Mereka pun akhirnya sampai di Blok M dan berjalan di sepanjang salah satu teras Mall yang dipenuhi dengan para penjual makanan. Mulai dari angkringan, bakso, aneka soto, sate, nasi goreng, aneka mie, sop iga, sop buah, aneka jus dan minuman, serta banyak lagi yang lain.
"Kau udah deal makan soto ya?"
"Iya."
"Ya udah kita nongkrong di tempat soto aja. Nanti aku pesannya nyusul, masih belum tahu nih mau makan apa."
"Oke. Nih, sebelah sini aja nih kosong," Megan menarik suaminya begitu melihat ada kursi yang kosong. "Di sini di sini. Bang sotonya satu ya. Isinya campur, lengkap, tomatnya kasih yang banyak kalau bisa."
"Siap. Minumnya apa?"
"Teh tawar hangat aja deh," kemudian ia berpaling pada suaminya, "Kau udah tahu mau makan apa?"
"Belum."
"Katanya tadi mau makan angkringan?"
"Iya sih, tapi lihat lauknya jadi tidak selera. Bosan."
"Udah kau tunggu sini aja, biar aku yang pilihin. Nanti malah tidak jadi makan kau."
"Ya udah terserah deh. Aku mau yang keringan ya lauknya."
"Oke."
Tidak menunggu lama, Megan kembali ke meja dengan membawa nasi dan beberapa lauk. Di meja, pesanan Megan juga sudah tersedia.

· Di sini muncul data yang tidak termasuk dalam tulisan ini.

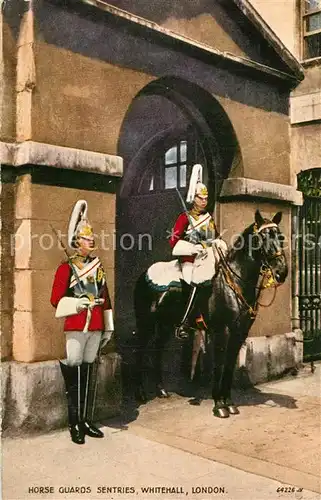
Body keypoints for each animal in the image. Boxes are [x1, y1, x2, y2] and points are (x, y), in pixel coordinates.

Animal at [132, 209, 288, 416]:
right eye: (263, 237)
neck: (236, 282)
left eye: (280, 236)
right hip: (146, 322)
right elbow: (219, 366)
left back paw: (161, 390)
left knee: (158, 348)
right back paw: (140, 393)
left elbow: (229, 366)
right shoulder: (222, 331)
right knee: (139, 349)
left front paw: (228, 402)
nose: (282, 272)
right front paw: (219, 405)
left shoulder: (239, 333)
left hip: (165, 324)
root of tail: (145, 274)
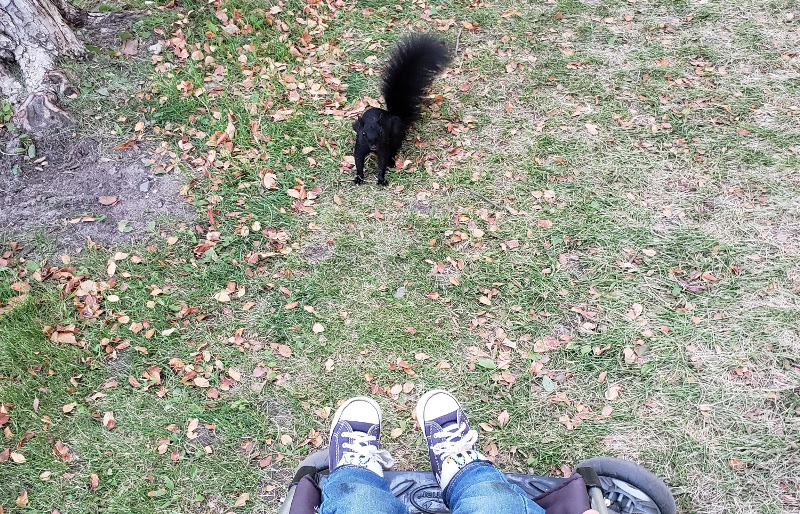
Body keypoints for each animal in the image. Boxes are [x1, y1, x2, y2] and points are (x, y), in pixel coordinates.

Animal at [350, 32, 450, 184]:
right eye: (363, 134)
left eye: (380, 132)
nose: (373, 145)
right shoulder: (360, 146)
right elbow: (358, 161)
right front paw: (359, 177)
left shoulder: (383, 146)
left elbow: (383, 160)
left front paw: (381, 178)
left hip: (396, 132)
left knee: (394, 149)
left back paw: (392, 162)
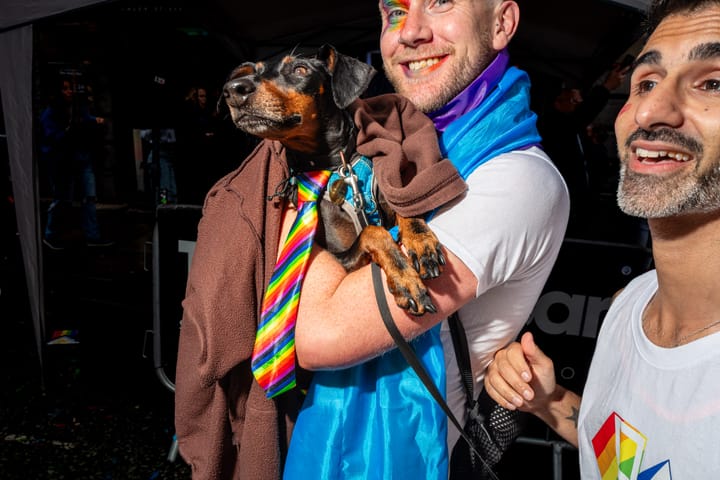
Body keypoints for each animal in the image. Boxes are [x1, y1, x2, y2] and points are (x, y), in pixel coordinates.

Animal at [222, 44, 448, 316]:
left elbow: (405, 207)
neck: (338, 166)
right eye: (255, 72)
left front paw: (422, 242)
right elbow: (373, 232)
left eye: (300, 69)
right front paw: (405, 280)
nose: (234, 89)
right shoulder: (339, 260)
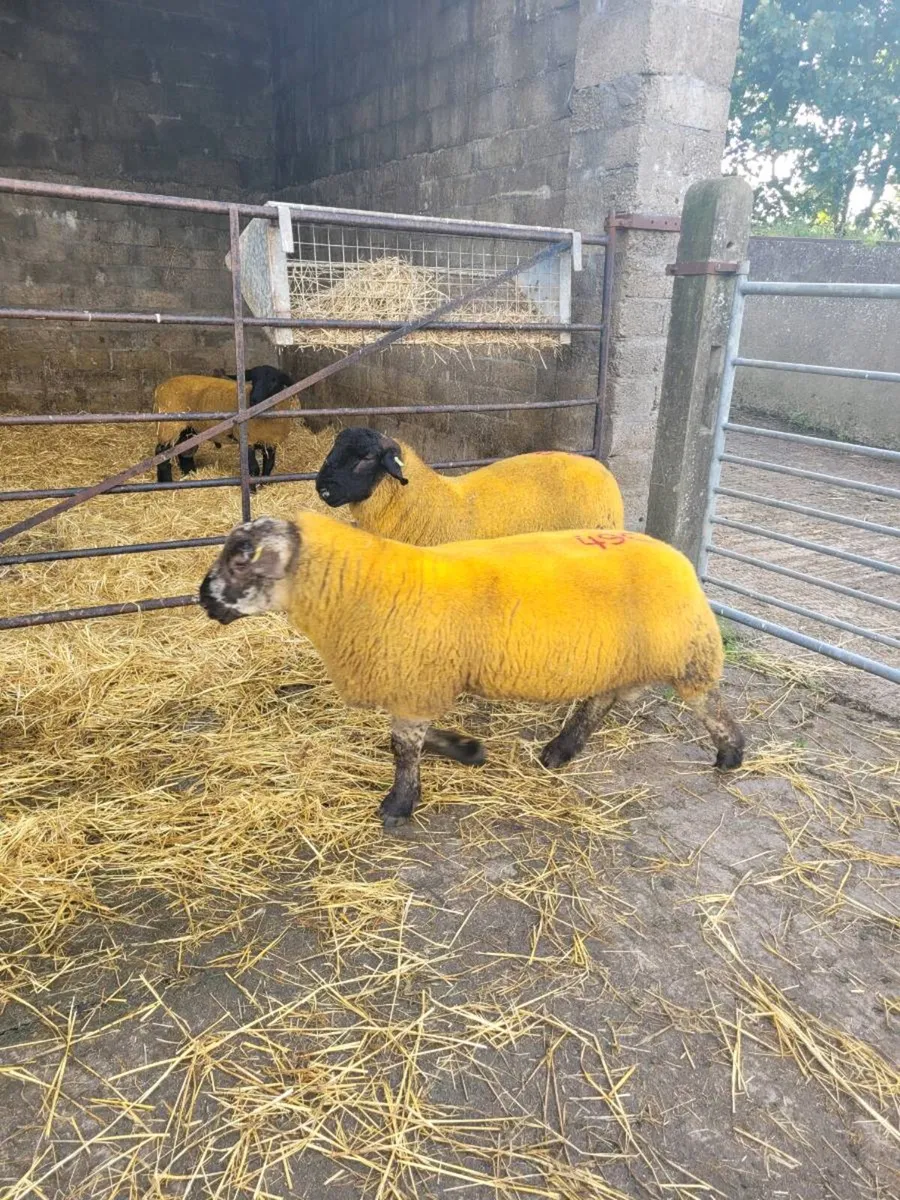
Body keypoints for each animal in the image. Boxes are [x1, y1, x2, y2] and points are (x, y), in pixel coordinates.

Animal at [154, 366, 295, 484]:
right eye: (253, 380)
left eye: (274, 381)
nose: (254, 400)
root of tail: (160, 388)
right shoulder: (247, 440)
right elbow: (253, 469)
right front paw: (253, 491)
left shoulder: (271, 442)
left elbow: (268, 467)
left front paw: (263, 485)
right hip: (169, 426)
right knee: (161, 453)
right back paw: (166, 482)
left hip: (187, 429)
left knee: (184, 453)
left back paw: (190, 475)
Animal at [199, 513, 745, 829]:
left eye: (241, 561)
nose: (203, 599)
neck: (364, 588)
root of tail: (680, 559)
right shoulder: (419, 682)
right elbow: (410, 740)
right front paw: (466, 749)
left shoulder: (415, 680)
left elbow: (402, 749)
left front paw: (398, 805)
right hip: (617, 658)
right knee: (600, 700)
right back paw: (560, 751)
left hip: (687, 653)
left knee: (709, 704)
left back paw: (731, 754)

Soto dengan kuah santannya yang mengepulkan aroma harum aneka rempah.
"Ambil apa jadinya?"
"Nih aku ambilin nasi bakar, ayam suwir, gudeg, sama telur semur," Megan meletakkan piring di tangannya di hadapan suaminya.

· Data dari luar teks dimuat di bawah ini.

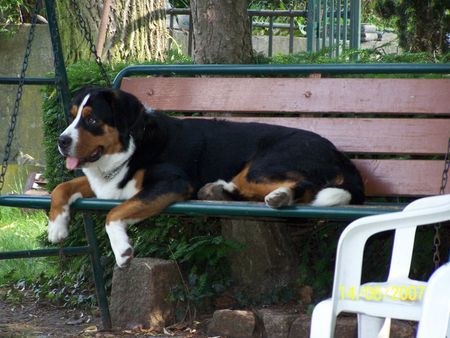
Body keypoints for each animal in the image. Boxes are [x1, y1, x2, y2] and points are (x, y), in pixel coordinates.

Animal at [48, 88, 366, 268]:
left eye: (91, 119)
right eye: (72, 115)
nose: (61, 141)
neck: (133, 144)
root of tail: (339, 154)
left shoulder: (171, 183)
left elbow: (113, 214)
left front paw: (122, 250)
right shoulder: (106, 184)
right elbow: (62, 186)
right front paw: (56, 226)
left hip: (260, 166)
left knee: (305, 186)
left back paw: (278, 196)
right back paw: (218, 190)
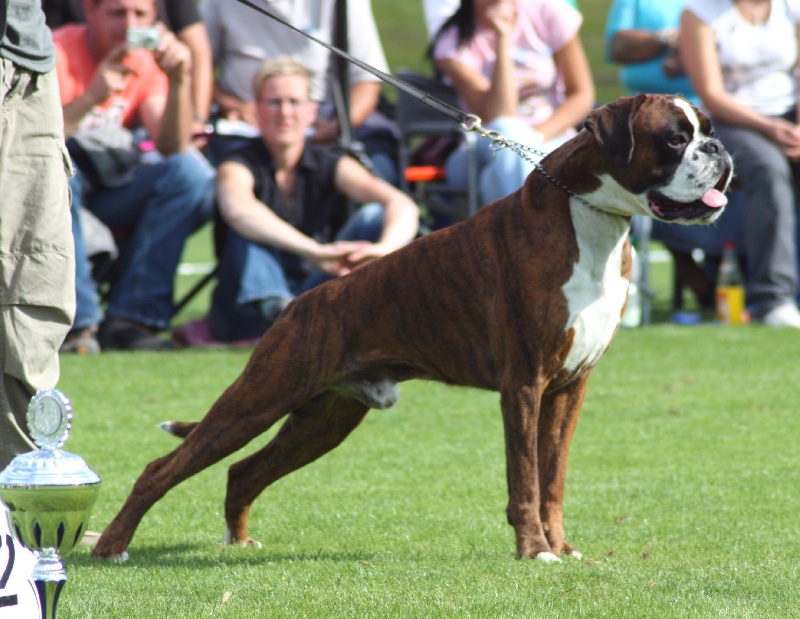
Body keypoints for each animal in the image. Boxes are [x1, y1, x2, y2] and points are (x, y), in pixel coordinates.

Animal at [92, 94, 732, 564]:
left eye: (706, 130)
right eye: (675, 138)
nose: (719, 147)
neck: (589, 219)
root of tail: (303, 301)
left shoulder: (569, 389)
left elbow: (552, 480)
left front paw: (563, 547)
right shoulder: (524, 384)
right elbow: (524, 479)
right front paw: (534, 552)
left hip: (322, 421)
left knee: (243, 471)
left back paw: (240, 541)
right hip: (259, 398)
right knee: (162, 469)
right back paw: (110, 547)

"Kayaknya enak nih. Tahu aja aku suka telur yang dimasak sampai merah gitu. Makasih ya,"
"Hehe," Megan langsung menambahkan acar, kecap, perasan jeruk limau, dan sambal ke dalam sotonya. "Mau cobain sotonya tidak?"
"Nggak ah. Lagi malas makan kuah-kuah. Ini aja udah cukup. Kau mau telurnya? Kayaknya enak kalau dimakan sama kuah soto."
"Boleh, dikit aja tapi."
Ethan mengerat telur semurnya sebagian dan meletakkannya di piring istrinya. Mereka makan dengan lahap dan saat bersiap pulang, ada seorang pria yang memanggil Megan.
"Kau Megan kan?" Sapa pria muda itu.
Megan menoleh pada arah suara, "Ariel?"
Megan tak menyangka bisa kebetulan bertemu dengan Ariel di tempat ini. Ariel adalah mantan pacarnya.
"Well, tidak nyangka ya kita bisa ketemu di sini."
Mereka berdua berjabat tangan. Lalu Megan menarik Ethan ke dekatnya, "Kenalin, Ethan, suami aku."
Mereka berdua berjabat tangan canggung. Ariel memperhatikan Ethan dari atas ke bawah. Mulai dari kaos oblongnya yang sudah melar, sampai sandal jepit yang ia kenakan.
"Oh jadi ini suamimu. Ngapain makan di emperan kayak gini? Selama jalan sama aku mana pernah kau kuajak makan di tempat kayak gini."